Supprimer les deux dernières phrases du second alinéa du texte proposé par le 3° de cet article pour insérer un III bis à l'article 10 de la loi n° 95-73 du 21 janvier 1995.

L'amendement n° 6, présenté par M. Courtois, au nom de la commission, est ainsi libellé :

Après le 3° de cet article, insérer un paragraphe ainsi rédigé :

3° bis Au VI, après les mots : « Le fait » sont insérés les mots : « d'installer un système de vidéosurveillance ou de le maintenir sans autorisation, » ;

La parole est à M. le rapporteur.

M. Jean-Patrick Courtois, rapporteur. L'amendement n° 5 est un amendement rédactionnel tendant à supprimer une mention inutile et redondante.

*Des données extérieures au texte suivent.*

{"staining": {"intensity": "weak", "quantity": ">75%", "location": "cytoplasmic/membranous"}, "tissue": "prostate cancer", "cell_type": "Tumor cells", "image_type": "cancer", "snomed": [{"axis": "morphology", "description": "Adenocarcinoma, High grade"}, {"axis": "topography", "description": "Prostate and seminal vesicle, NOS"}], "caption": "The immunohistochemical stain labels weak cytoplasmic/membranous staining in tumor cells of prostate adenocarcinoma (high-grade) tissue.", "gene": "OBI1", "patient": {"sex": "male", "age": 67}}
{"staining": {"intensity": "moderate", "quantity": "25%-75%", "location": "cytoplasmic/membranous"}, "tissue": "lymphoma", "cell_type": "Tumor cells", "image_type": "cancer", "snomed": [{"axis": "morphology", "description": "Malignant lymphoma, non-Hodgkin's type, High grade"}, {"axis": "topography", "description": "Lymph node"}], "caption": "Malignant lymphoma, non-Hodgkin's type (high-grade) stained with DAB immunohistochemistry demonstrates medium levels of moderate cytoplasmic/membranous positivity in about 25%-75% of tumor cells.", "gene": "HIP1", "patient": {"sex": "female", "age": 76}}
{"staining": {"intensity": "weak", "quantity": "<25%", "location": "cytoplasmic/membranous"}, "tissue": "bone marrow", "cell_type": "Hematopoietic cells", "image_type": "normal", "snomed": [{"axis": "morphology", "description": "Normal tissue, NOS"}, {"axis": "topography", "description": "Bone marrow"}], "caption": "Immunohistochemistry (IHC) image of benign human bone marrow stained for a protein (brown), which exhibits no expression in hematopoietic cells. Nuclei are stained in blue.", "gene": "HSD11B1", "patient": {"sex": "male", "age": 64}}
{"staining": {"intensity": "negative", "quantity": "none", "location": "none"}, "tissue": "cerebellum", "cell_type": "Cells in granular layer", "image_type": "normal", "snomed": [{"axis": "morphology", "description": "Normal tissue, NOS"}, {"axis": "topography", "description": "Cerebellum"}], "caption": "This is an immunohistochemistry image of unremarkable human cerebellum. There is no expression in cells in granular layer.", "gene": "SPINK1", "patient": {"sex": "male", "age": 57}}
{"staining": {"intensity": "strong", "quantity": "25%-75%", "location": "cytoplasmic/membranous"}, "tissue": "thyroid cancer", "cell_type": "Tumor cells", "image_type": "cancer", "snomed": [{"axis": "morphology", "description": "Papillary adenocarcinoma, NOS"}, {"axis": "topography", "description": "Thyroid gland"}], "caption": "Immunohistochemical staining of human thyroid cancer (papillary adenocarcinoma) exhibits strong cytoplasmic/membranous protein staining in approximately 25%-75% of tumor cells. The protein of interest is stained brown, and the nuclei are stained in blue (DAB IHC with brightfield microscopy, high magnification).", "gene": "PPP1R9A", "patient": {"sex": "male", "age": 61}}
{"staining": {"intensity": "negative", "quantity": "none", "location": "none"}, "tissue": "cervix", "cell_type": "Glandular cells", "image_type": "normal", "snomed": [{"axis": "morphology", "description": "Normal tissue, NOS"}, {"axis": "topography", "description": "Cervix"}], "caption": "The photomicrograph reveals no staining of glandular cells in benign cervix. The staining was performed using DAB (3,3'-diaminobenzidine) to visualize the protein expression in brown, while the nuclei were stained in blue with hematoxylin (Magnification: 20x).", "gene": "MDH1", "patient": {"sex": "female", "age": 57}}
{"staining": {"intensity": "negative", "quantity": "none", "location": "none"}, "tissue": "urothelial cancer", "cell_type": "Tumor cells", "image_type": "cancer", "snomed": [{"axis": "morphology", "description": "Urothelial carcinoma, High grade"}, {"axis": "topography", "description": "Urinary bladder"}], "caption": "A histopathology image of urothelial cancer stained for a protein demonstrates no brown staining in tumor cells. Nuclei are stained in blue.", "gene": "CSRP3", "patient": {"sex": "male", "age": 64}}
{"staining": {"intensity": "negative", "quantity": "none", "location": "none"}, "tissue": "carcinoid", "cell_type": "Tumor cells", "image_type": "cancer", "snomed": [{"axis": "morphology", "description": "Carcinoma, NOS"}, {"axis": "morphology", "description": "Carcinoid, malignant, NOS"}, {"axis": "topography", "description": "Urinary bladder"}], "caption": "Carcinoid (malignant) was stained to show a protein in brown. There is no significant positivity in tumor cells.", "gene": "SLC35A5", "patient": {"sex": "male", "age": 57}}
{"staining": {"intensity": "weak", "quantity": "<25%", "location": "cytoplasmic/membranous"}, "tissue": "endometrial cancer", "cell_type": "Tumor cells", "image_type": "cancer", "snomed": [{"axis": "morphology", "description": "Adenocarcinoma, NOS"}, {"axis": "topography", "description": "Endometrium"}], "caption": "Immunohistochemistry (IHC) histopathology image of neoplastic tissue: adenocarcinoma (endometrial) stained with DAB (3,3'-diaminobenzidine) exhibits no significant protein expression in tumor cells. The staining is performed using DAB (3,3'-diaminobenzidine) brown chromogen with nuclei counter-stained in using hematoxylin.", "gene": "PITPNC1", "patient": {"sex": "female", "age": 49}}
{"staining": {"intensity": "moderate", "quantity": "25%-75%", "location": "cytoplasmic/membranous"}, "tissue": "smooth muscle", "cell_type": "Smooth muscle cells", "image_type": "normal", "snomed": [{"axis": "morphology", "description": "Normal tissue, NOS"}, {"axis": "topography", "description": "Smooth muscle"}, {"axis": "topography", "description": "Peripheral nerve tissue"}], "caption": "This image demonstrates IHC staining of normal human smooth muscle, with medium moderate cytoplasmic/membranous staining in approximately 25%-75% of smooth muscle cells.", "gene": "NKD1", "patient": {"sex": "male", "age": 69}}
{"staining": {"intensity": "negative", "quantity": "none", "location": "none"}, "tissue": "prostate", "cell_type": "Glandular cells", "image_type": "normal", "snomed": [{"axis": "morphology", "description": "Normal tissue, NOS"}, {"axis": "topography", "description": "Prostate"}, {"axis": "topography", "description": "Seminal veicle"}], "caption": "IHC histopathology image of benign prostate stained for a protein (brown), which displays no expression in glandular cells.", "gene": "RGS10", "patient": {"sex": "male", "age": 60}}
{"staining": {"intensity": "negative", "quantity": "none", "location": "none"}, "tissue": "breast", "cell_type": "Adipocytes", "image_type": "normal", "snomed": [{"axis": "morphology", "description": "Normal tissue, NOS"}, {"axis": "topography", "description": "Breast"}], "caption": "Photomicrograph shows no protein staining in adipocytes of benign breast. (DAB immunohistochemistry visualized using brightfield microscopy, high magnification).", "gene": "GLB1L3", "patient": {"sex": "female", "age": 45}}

S'agissant de l'amendement n° 6, le paragraphe VI de l'article 10 de la loi de 1995 définit les sanctions pénales applicables en cas de non-respect de la législation en matière de vidéosurveillance.

Toutefois, étonnamment, dans l'hypothèse où un exploitant maintiendrait un système de vidéosurveillance ne bénéficiant plus d'une autorisation, mais ne disposant pas de dispositif d'enregistrement, il ne pourrait pas être sanctionné sur le fondement du paragraphe VI, lequel ne réprime que le fait de procéder à des enregistrements sans autorisation.

Cet amendement a pour objet de remédier à cette situation en obligeant les exploitants à retirer les systèmes non autorisés ou qui ne le sont plus.

M. le président. L'amendement n° 86, présenté par MM. Peyronnet,  Badinter et  Boulaud, Mmes Cerisier-ben Guiga et  Tasca, MM. Collombat,  Frimat et  C. Gautier, Mme Khiari, MM. Mermaz,  Sueur,  Vantomme et  Yung, Mme Boumediene-Thiery et les membres du groupe Socialiste, apparentés et rattachés, est ainsi libellé :

Au début de la première phrase du texte proposé par le 4° de cet article pour le VII de l'article 10 de la loi n° 95-73 du 21 janvier1995, après les mots :

Un décret en Conseil d'État

insérer les mots :

, pris après avis de la Commission nationale de l'informatique et des libertés,

La parole est à M. Louis Mermaz.

M. Louis Mermaz. Cet amendement répond au même souci de faire intervenir la CNIL, ce qui constitue, pour nous, une garantie minimale.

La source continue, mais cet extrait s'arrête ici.